The past year has been rough for Toronto dance music promoters, but the slump isn't just a local phenomenon. All over the world, club attendance and record sales are down, in part due to growing economic uncertainty, but also because of shifting trends.
San Francisco-based soulful jazzy house DJ David Harness isn't worried, though. He sees what's going on as a part of the natural evolution of the scene.
"A lot of people have been saying that house music is dead in the States, but it's not. It's just gone back to its true form, which is the underground," Harness explains from his Bay Area home. "Now the real heads, the ones who want to hear passion and pain, can go and frolic, instead of having people filling the clubs who don't appreciate it."
Harness has the distinction of being one of the few DJs playing soulful vocal house to a dedicated gay crowd. While the gay dance scene in general has moved toward the harder, trance-inspired circuit sound, Harness has maintained a relationship with his local queer community. He's also watched his crowd change so now a lot more straight faces appear on the dance floor. Either way, he's happy as long as they're there for the right reasons.

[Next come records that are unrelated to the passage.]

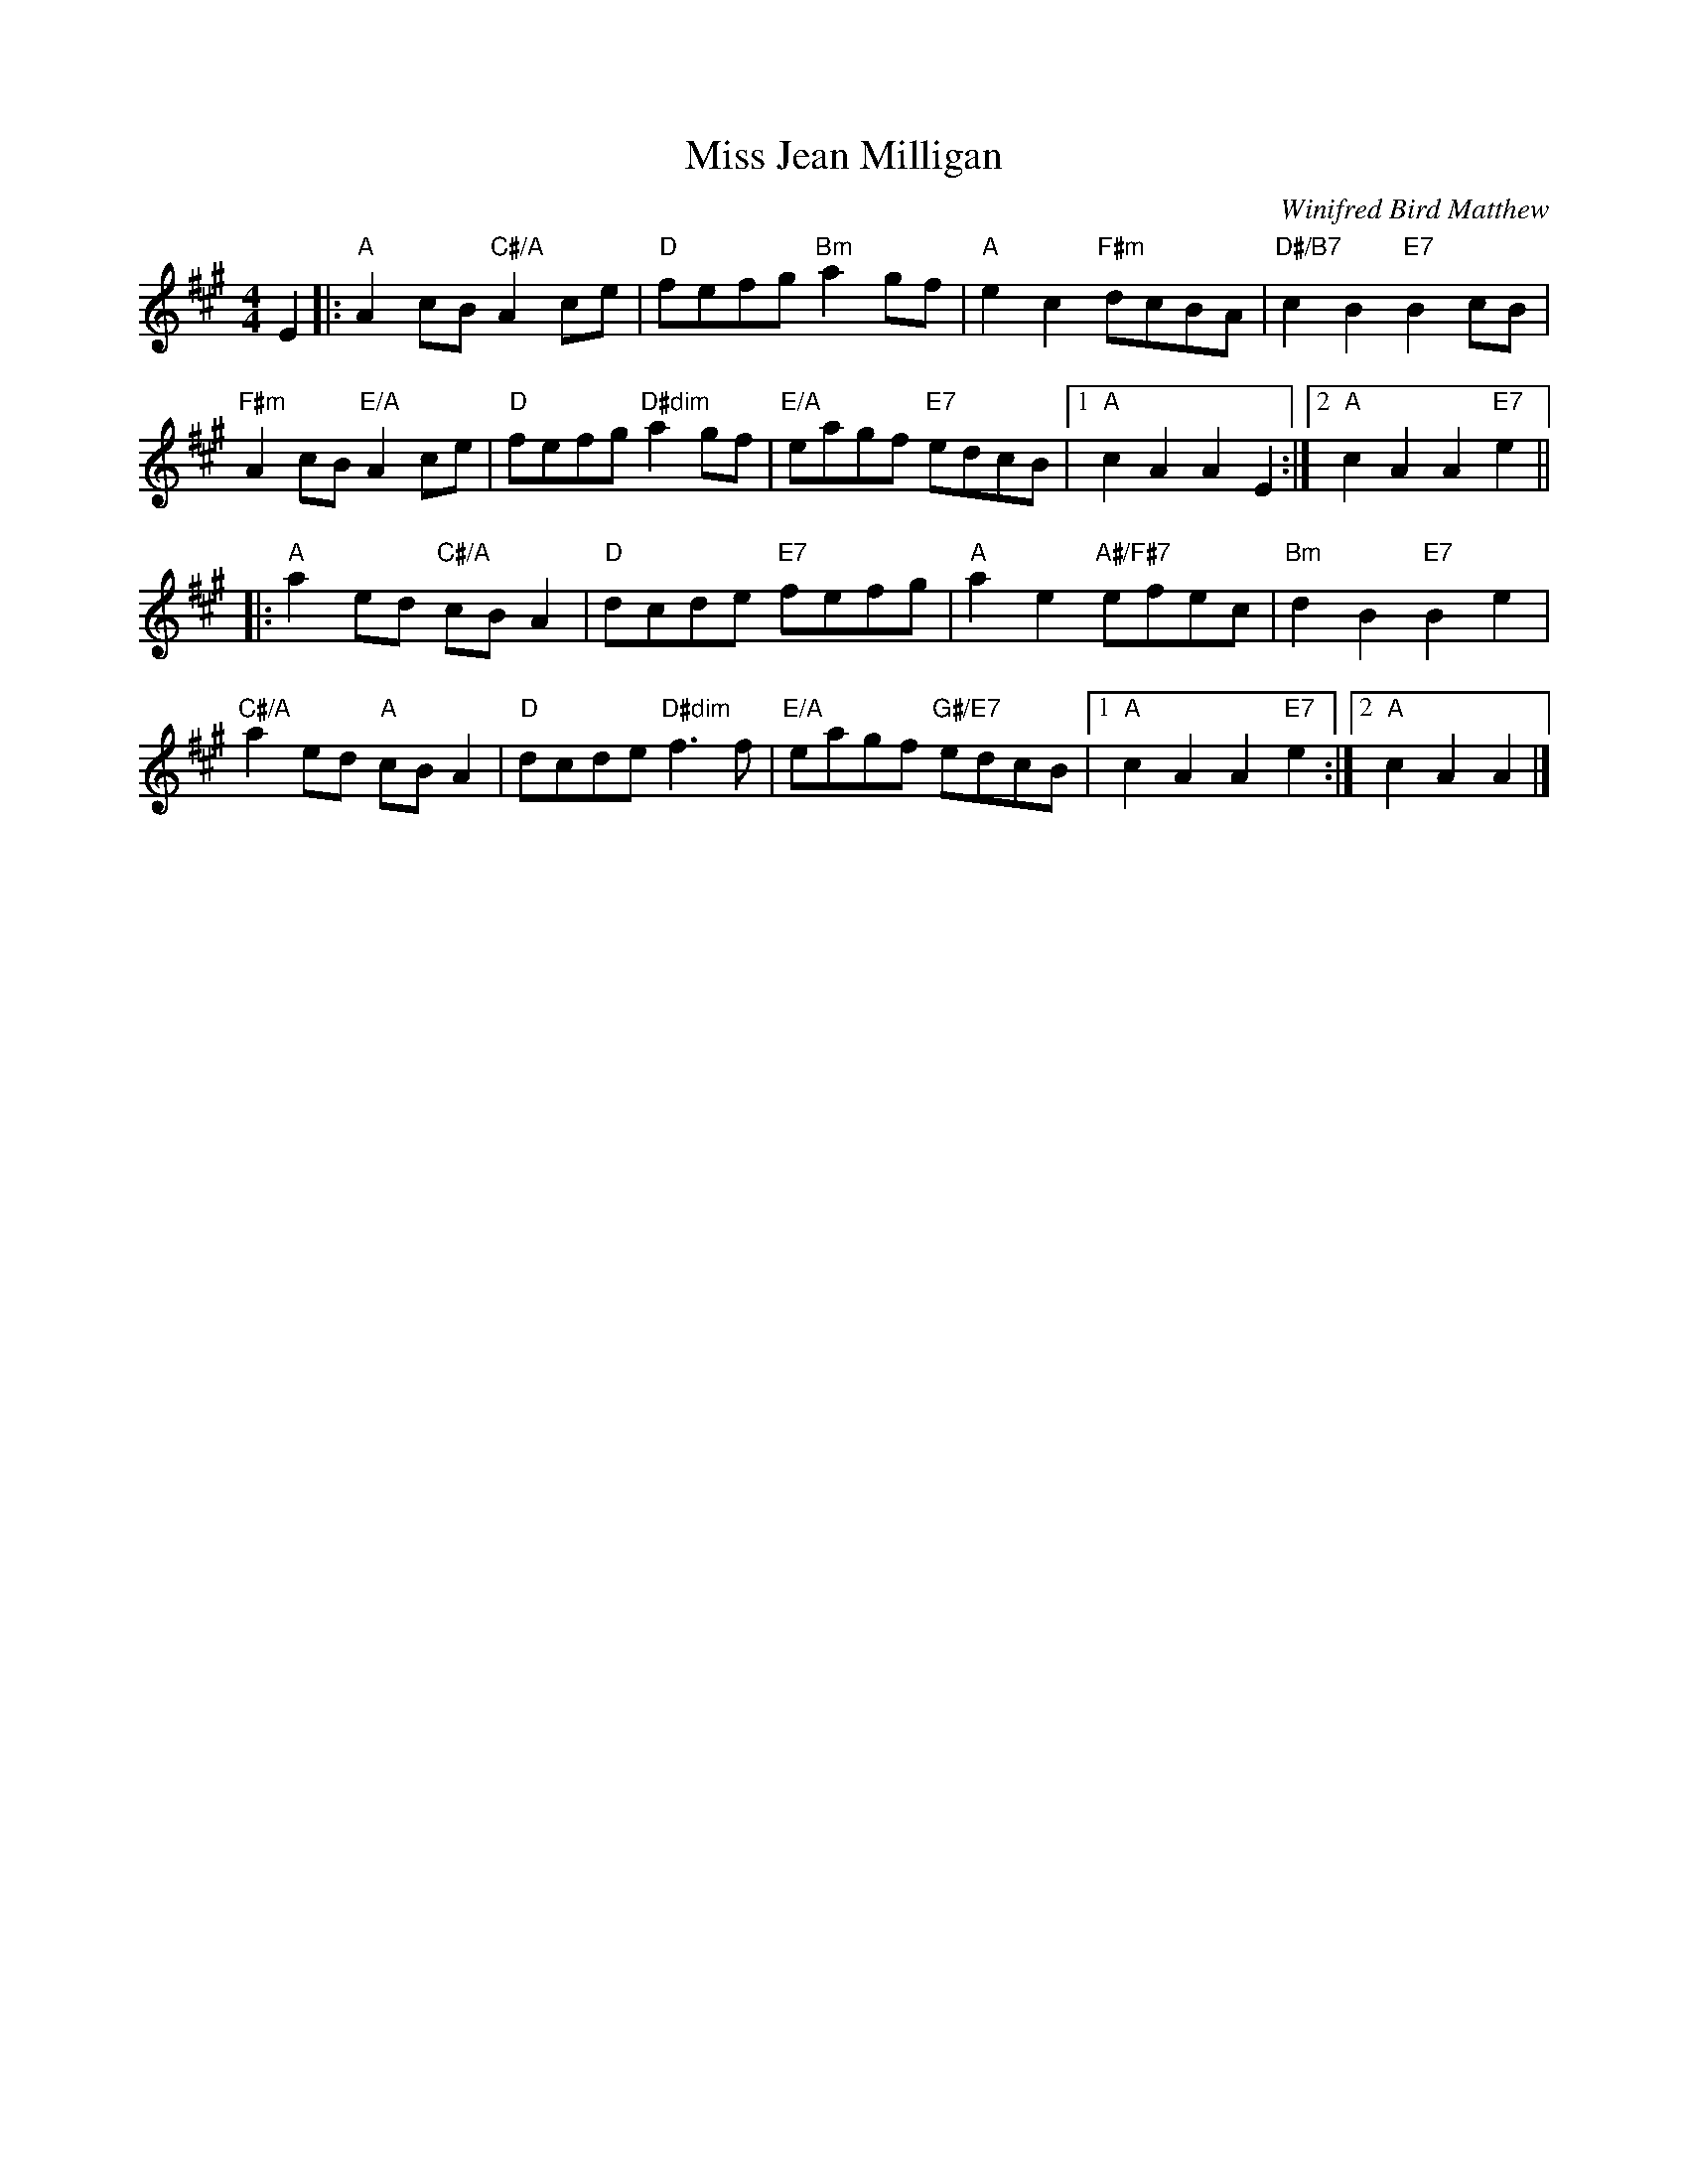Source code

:X: 05
T: Miss Jean Milligan
C: Winifred Bird Matthew
R: reel
N: Suggested tune for Mr Michael Bear's Reel
B: RSCDS "A Second Book of Graded Scottish Country Dances" (Graded 2) p.11
Z: 2011 John Chambers <jc:trillian.mit.edu>
M: 4/4
L: 1/8
K: A
E2 |: "A"A2cB "C#/A"A2ce | "D"fefg "Bm"a2gf | "A"e2c2 "F#m"dcBA | "D#/B7"c2B2 "E7"B2cB |
"F#m"A2cB "E/A"A2ce | "D"fefg "D#dim"a2gf | "E/A"eagf "E7"edcB |1 "A"c2A2 A2E2 :|2 "A"c2A2 A2"E7"e2 ||
|: "A"a2ed "C#/A"cBA2 | "D"dcde "E7"fefg | "A"a2e2 "A#/F#7"efec | "Bm"d2B2 "E7"B2e2 |
"C#/A"a2ed "A"cBA2 | "D"dcde "D#dim"f3f | "E/A"eagf "G#/E7"edcB |1 "A"c2A2 A2"E7"e2 :|2 "A"c2A2 A2 |]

"I still have a huge gay following, but also a strong straight following, and I love that. That's the best type of vibe. You want to be someplace where it's just people who appreciate music. I don't necessarily want to be in a room that's all men, although I like that. I get a lot of girls out these days -- I'm a gay man, but if I were straight, I'd be real happy. I'd be getting into a lot of trouble, but I'd be real happy," he laughs.
Harness has been a major force in San Francisco's house scene for the past 10 years, DJing in clubs regularly as well as bringing his sound to the airwaves through a well-loved but now defunct radio show called Yo Mama's House, which had a successful five-year run.
Dance music in general has had a hard time fitting into radio, especially in the U.S. Harness feels his sound could be integrated into a hiphop and R&B format -- it has similar roots -- but acknowledges that house music is a bit of a tough sell to black audiences these days.
"Back when house was first coming out of New York and Chicago, it wasn't hitting everywhere else the same way. The way it was pushed and marketed then on the West Coast, we didn't think of it as house music, we just thought they were R&B records. But today a lot of the black kids here don't realize that house music is part of their culture. It's kind of sad, really."
Harness is currently touring to promote his new mix CD, Loveslapped Vol. 2, a fun, groovy mix of deep and jazzy house featuring some of the biggest names in the genre, as well as a couple remixes and productions of his own. He can barely contain his excitement over bringing his sound to new dance floors and is especially thrilled to be making his first appearance in Toronto.
"I'm so nervous. I've played numerous times in Vancouver and I've played Montreal, but I've always wanted to play Toronto because I've been told that Toronto loves its house music. I just wish I were going there in the summer."